* DATA SHOWN
= = = = = = =

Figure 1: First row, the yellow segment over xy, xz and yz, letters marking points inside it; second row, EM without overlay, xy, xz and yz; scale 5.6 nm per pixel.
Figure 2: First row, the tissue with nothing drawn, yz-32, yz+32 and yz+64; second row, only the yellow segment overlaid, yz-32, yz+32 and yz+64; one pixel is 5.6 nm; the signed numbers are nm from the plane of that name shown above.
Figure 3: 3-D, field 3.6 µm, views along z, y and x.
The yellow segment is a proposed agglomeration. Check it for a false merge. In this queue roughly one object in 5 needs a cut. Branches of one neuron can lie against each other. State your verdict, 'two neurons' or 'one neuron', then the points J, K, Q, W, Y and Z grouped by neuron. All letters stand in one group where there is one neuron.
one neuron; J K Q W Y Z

= = = = = = =

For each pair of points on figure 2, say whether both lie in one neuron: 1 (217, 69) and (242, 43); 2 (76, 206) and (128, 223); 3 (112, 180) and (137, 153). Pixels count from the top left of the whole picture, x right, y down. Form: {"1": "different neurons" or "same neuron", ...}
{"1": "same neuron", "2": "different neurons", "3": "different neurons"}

= = = = = = =

Locate all lines in the listing above with the word "First" and copy them.

Figure 1: First row, the yellow segment over xy, xz and yz, letters marking points inside it; second row, EM without overlay, xy, xz and yz; scale 5.6 nm per pixel.
Figure 2: First row, the tissue with nothing drawn, yz-32, yz+32 and yz+64; second row, only the yellow segment overlaid, yz-32, yz+32 and yz+64; one pixel is 5.6 nm; the signed numbers are nm from the plane of that name shown above.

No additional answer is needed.